HTTP Tunneling

Introduction

The application discussed in this article provides the ability to make TCP connections through a proxy server. Often computers are behind firewalls that deny many connections. But HTTP connection is usually allowed and is made through a proxy server. This article will show how arbitrary TCP connections can be made using HTTP protocol and the proxy server.

Approach

When an HTTP connection is made through a proxy server the client (usually the browser) sends the request to the proxy. The proxy opens the connection to the destination, sends the request, receives the response and sends it back to the client. The HTTP protocol specifies a request method called CONNECT. The CONNECT method can be used by the client to inform the proxy server that a connection to some host on some port is required. The proxy server, if allows such connections, tries to connect to the destination address specified in the request header. If it the operation fails it sends back to the client a negative HTTP response and close the connection.
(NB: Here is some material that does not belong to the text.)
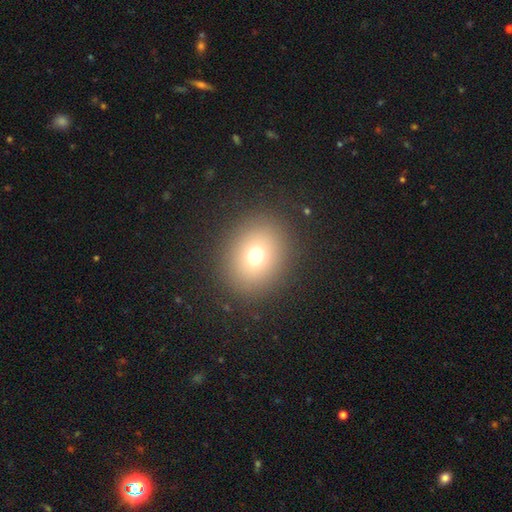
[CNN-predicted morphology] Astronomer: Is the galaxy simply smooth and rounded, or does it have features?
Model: smooth — 70%.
If the operation succeeded then send back an HTTP positive response and the connection is consider established. After that, the proxy does not care what data is transferred between client requesting the connection and the destination. It just forwards data in both ways acting as a tunnel.

About the protocol

We are interested in CONNECT method from the HTTP protocol. After the applications opens a connection with the proxy server it must send the connect request in the form of an HTTP request:

CONNECT <destination_address>:<destination_port> <http_version><CR><LF>
<header_line><CR><LF>
<header_line><CR><LF>
...
<header_line><CR><LF>
<CR><LF>

The proxy server process the request and try to make a connection to <destionation_address>:<destination_port>.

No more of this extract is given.